As Ronson explores the house, he remembers childhood nightmares about the birds which flock in the trees around the Lodge and in its deserted upper rooms. His aunt had told him once that she and his uncle had sworn to protect the birds. The crows had lined the trees like mourners on the day of his grandmother's funeral, when he'd seen black feathers sticking in the earth of the freshly-dug grave.

After reading this story, I started looking around on the net for information about Frank Nicholas. This story is accomplished and sustains its eerie mood well, right up to a nasty – and very imaginative – end. It seemed there had to be more information about him out there. I couldn't find anything. Charles Black tells me that "I think Frank N's only previous published writing credit was about Scottish literature in a guidebook." I'd certainly like to see more of this writer's work, and if it's his first published story, then Charles is to be congratulated at finding an exciting new talent.

Franklin Marsh wrote: Crows is an excellent mood piece.

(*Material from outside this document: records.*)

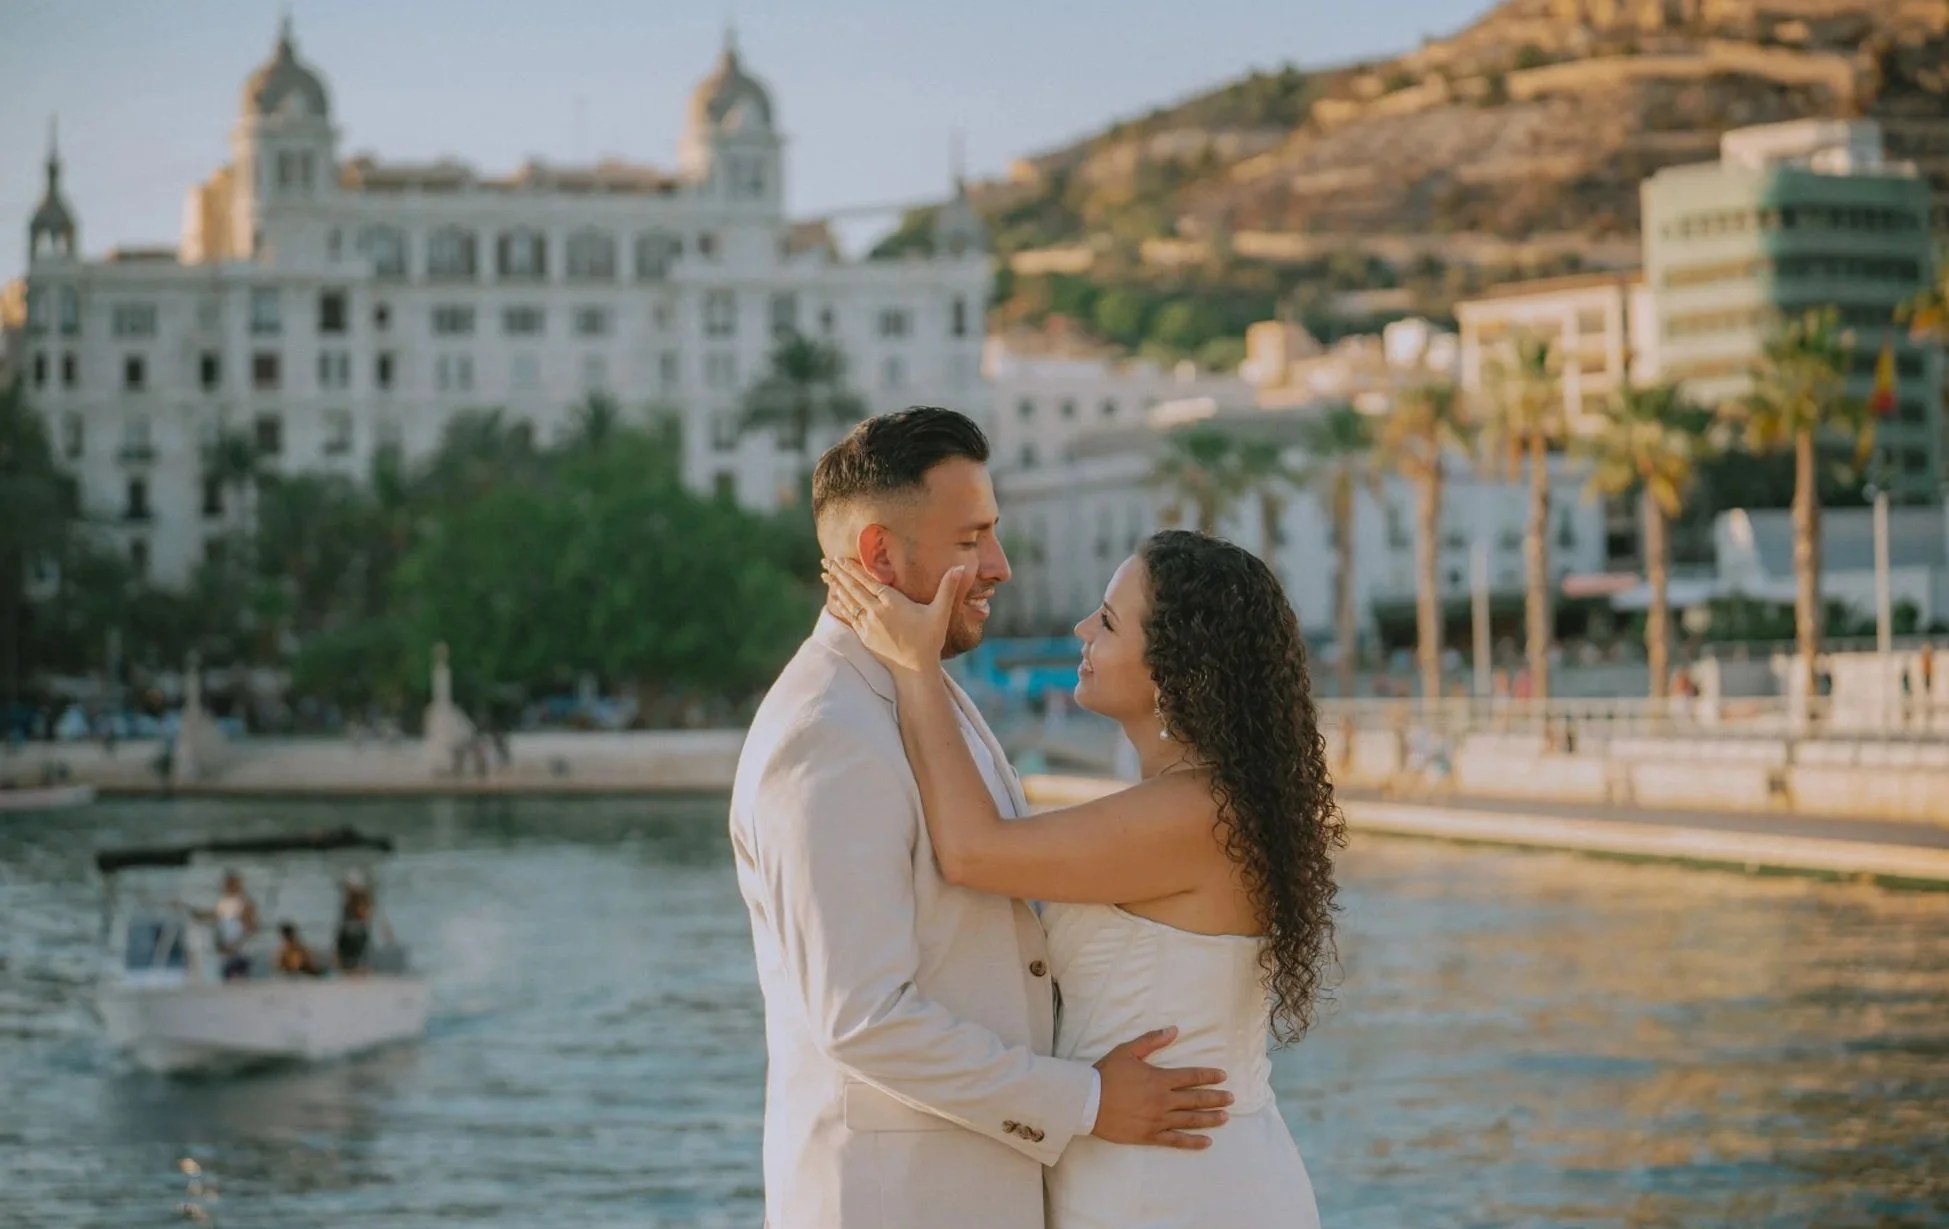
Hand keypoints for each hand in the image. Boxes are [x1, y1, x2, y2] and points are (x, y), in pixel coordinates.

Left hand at [821, 557, 969, 675]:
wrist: (914, 669)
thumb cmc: (929, 640)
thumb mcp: (940, 613)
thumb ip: (948, 588)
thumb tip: (960, 567)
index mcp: (892, 603)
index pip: (868, 581)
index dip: (854, 569)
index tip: (841, 558)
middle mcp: (876, 612)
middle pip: (854, 588)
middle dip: (840, 573)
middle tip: (827, 560)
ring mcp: (868, 625)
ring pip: (848, 601)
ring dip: (837, 586)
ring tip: (826, 574)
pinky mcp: (864, 636)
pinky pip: (849, 616)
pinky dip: (840, 604)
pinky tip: (834, 597)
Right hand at [1090, 1026, 1230, 1149]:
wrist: (1087, 1101)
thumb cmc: (1107, 1074)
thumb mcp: (1128, 1051)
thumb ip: (1152, 1040)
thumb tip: (1174, 1029)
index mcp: (1160, 1079)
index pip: (1191, 1076)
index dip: (1209, 1075)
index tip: (1223, 1076)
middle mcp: (1163, 1100)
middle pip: (1196, 1099)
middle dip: (1216, 1098)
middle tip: (1232, 1098)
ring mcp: (1158, 1120)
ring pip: (1190, 1120)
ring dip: (1210, 1119)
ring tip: (1225, 1118)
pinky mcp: (1149, 1135)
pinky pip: (1175, 1141)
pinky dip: (1192, 1142)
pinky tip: (1206, 1142)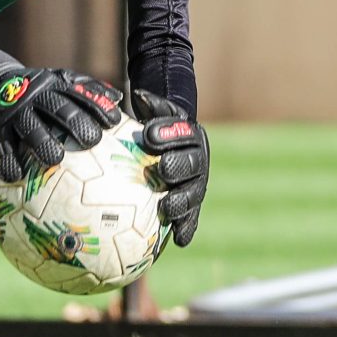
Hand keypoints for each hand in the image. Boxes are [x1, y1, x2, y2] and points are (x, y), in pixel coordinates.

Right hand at [0, 67, 122, 183]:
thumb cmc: (42, 91)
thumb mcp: (63, 81)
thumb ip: (88, 89)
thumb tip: (118, 99)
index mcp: (55, 85)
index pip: (79, 93)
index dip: (97, 106)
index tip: (113, 121)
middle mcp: (36, 97)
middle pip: (56, 108)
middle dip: (75, 123)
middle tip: (92, 141)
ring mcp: (16, 112)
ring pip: (29, 127)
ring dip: (42, 142)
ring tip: (54, 160)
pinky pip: (2, 145)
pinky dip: (8, 161)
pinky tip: (16, 176)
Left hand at [127, 89, 208, 245]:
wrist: (169, 148)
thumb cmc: (157, 128)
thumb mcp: (156, 113)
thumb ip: (151, 105)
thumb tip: (138, 95)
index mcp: (191, 136)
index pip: (182, 133)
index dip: (167, 134)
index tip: (146, 136)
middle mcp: (198, 160)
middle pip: (192, 165)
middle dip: (177, 167)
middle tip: (162, 170)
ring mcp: (197, 184)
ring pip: (193, 194)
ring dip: (182, 202)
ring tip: (167, 209)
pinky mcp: (192, 205)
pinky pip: (192, 218)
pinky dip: (186, 229)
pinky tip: (179, 241)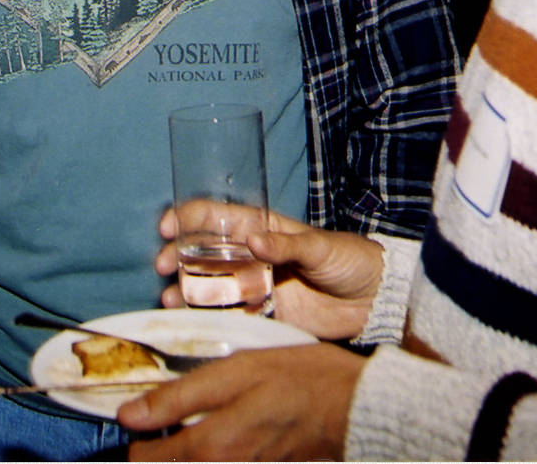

Our main character visits his aunt's house, which he has been bequeathed. Wandering around the spooky interior, frightening childhood memories push their unwelcome attentions on him, as he nears the source of the horror. A disgusting Pan ending.

Coral King wrote: The collection opens with Crows, a marvellously well crafted haunted house tale by Frank Nicholas. Atmospheric and suspenseful, the tension heightening by such seamless increments as to leave the reader positively breathless. A fantastic beginning.

Regina vs. Zoskia by Mark Samuels: I've only read three of Mark Samuels' stories so far, more's the pity, but I've already begun to appreciate the careful way that he sets up familiar and believable, even prosaic settings and characters, before nudging the picture he's created maddeningly askew. So in Vrolyk a couple sit talking in a late night coffee bar and seem to have nothing to do with the insane and brilliant graffiti scrawled on the walls of the surrounding city streets. Then the picture is tilted and the streets become those of some early German surrealist film. But who is Caligari and who Cesare?

In Regina vs. Zoskia, Dunn is a young solicitor who is instructed by his boss Jackson to take on a case which promises to run interminably, and which Jackson expects to "finish him off". He drives Dunn out of the city to a place formerly used as an insane asylum. Its Director is the enigmatic Dr Zoskia. Jackson explains how the firm had become involved.

"When the inmates decided they no longer wished to be classed as insane. They've been challenging the legal basis on which the definition rests for the last forty-odd years."

The description of the former asylum and its occupants, filthy, the place littered with broken medical equipment, is disturbing and fascinating. At one point, the suggestion that Dunn might have either heard or imagined a peculiarly off-key remark adds to the air of disquiet. But I really don't want to give too much away here.

Franklin Marsh wrote:Regina vs Zoskia - Ever thought the legal profession mad? Here's proof! A jobbing would-be solicitor is given the chance to take on his firm's most important and lucrative case - but at a very heavy price. The description of the Zoskia establishment is brilliant - and the Doctor's introduction wonderfully bizarre. A sudden transition early on threw me, but the denouement prolongs the agony...

Craig Herbertson wrote:[As a favourite] I might go for "Regina vs. Zoskia" which seems Ballardian in its style but more menacing.